-- Extract follows --

I'm just getting concerned because if new fees for coaching and competing keep getting waged, you may not have a field to draw from. 

My son shot his qualifying score to be considered for JDT this past weekend, an outstanding 606, 36 arrow 50 meters). I am trying to reconcile myself to fill out that application so he can have the privilege of being observed at EJN (Hamilton). Or do I ask our Steve Cornell to set something up? I want our son to go as far as he can! It will be right in line with how our club operates, turning out the best, with the best. I just don't know...


----------



## limbwalker (Sep 26, 2003)

Honestly, $20 is nothing compared to the total cost of the trip, but that's really not the point. Why another $20? Why not just credential coaches for free and call it part of the (outrageous) $150 registration fee?

Is the organization that hard up for cash that they need to extract another $20 out of those who already volunteer their time to help archers?

It's not about the money (well, it would be if it were $20 for each archer, I guess) but rather the never ending nickel-and-diming of our archers, parents and volunteer coaches.

John


----------



## Jim C (Oct 15, 2002)

I will make one more comment in this thread I started. I have seen most angles of archery from having elite archers come from my program, to spending many hours learning from top coaches like the Piersons and top archers like Darrell. but I also have new kids, some without much talent. and while I am certainly not an elite archer, I am fairly competent and I have been an elite athlete in other sports. 

1) if an organization, in its quest to win Olympic medals and the all mighty USOC dollar in the short run, diminishes grassroots development in the long run, it is only cutting its throat. 

2) It is obvious to me that-in the 15 years I have been highly active in USAA/NAA-that there has been an increasing stratification. This has been fostered by some officials, some coaches, and a few of the athletes which has included comments that those who do not say live at the USOTC and do nothing but shoot archery, should not even be allowed to try, or let alone, make archery teams. 

3) since archery isn't going to get you into Harvard like squash or fencing or crew, and since it won't get you a full ride scholarship to Duke or Stanford or U Va like Basketball or tennis will, telling kids to give up all other activities or high academic standards to pursue archery is going to be a tough sell. But right now, I have kids who had the talent to be very good, if not international shooters, who figured that since they could not "afford" (in terms of academics, other sports or activities) to be on the JDT, its not worth trying to compete against those kids who can. That is not good for USAA in the long run

4) Gary made a good point about the our way or no way when it comes to coaching. I have had the advantage of having top coaches in other sports. "Credentials" in many cases really didn't matter much. I look back at when I was an NSSA first team All-American skeet shooter as to what helped me and the stuff I remember most came from people who had no fancy coaching certificates-they had just been around good skeet shooters for decades and knew what worked. Same with squash and table tennis-sports far more complex than archery. I also am somewhat amused over what involves being an "elite" coach.

-- Extract concluded --
-- Input data follows --

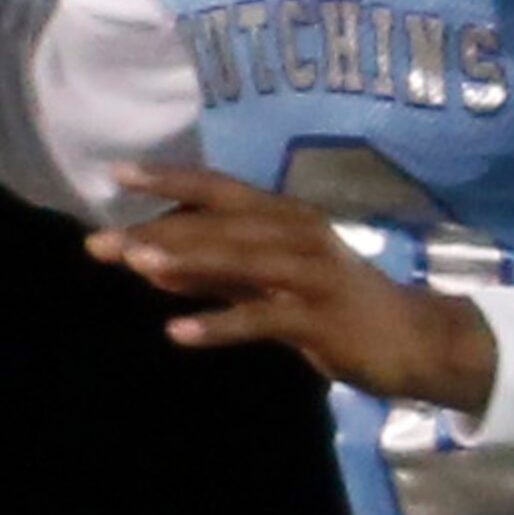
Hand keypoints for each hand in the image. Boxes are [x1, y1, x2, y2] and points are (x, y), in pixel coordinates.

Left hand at [84, 165, 497, 412]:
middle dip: (156, 233)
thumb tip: (147, 263)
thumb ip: (212, 272)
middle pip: (217, 225)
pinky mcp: (321, 318)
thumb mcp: (267, 282)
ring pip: (239, 261)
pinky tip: (177, 333)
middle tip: (100, 244)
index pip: (218, 188)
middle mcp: (295, 233)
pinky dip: (218, 324)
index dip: (169, 178)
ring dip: (184, 262)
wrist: (413, 340)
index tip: (117, 174)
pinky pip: (261, 319)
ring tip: (133, 266)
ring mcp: (310, 273)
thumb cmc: (333, 306)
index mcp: (282, 215)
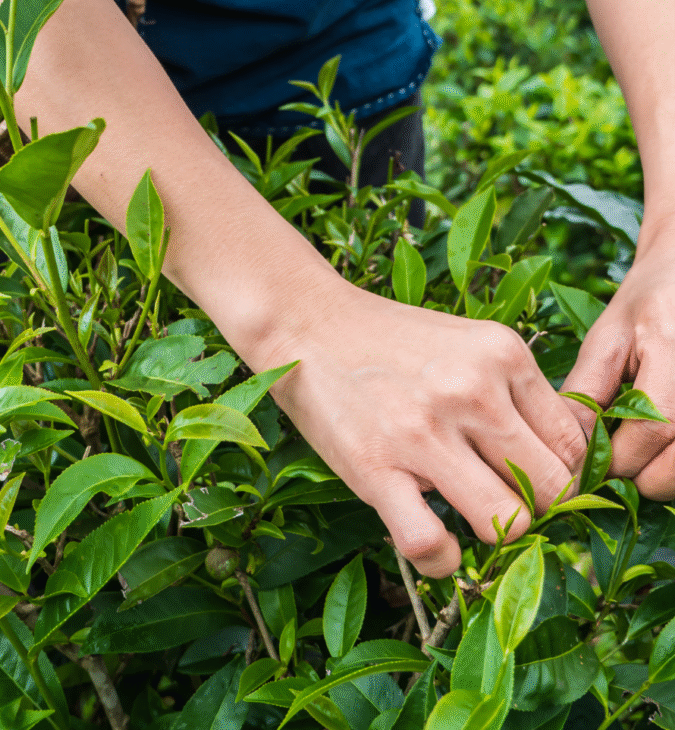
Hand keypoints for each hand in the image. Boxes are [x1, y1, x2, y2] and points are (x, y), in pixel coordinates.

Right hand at [263, 281, 587, 577]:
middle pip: (553, 487)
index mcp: (503, 354)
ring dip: (494, 534)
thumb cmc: (390, 339)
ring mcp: (424, 431)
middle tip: (505, 502)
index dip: (564, 476)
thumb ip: (515, 390)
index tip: (538, 484)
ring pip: (509, 522)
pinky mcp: (376, 468)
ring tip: (467, 516)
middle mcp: (472, 390)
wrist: (306, 321)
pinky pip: (431, 544)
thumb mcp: (469, 342)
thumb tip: (561, 458)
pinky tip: (433, 542)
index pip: (573, 443)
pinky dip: (441, 559)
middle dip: (537, 508)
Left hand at [561, 218, 674, 499]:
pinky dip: (672, 463)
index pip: (650, 430)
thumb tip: (565, 446)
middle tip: (606, 465)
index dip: (612, 459)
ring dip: (658, 476)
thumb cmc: (650, 302)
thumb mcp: (609, 336)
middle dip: (636, 477)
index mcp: (674, 352)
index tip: (581, 468)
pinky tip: (653, 444)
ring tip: (631, 453)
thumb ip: (587, 389)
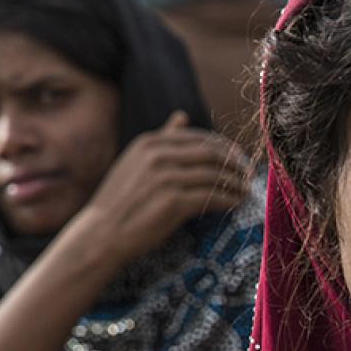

-- Input data concluded --

Assignment A
Do these statements agree with the archery forum thread? (i) The son's qualifying score was 606 over 36 arrows at 50 meters. (ii) limbwalker calls the registration fee $150. (iii) Jim C says he has been highly active in USAA/NAA for 10 years. For each one, answer yes or no and quote the words from the thread that decide it.
Assignment B
Repeat the part of the archery forum thread that opens with the words containing "Is the organization" and closes with "(Oct 15, 2002)".

Task result A
(i) Yes: "an outstanding 606, 36 arrow 50 meters)"
(ii) Yes: "the (outrageous) $150 registration fee"
(iii) No: "in the 15 years I have been highly active in USAA/NAA"

Task result B
Is the organization that hard up for cash that they need to extract another $20 out of those who already volunteer their time to help archers?

It's not about the money (well, it would be if it were $20 for each archer, I guess) but rather the never ending nickel-and-diming of our archers, parents and volunteer coaches.

John


----------



## Jim C (Oct 15, 2002)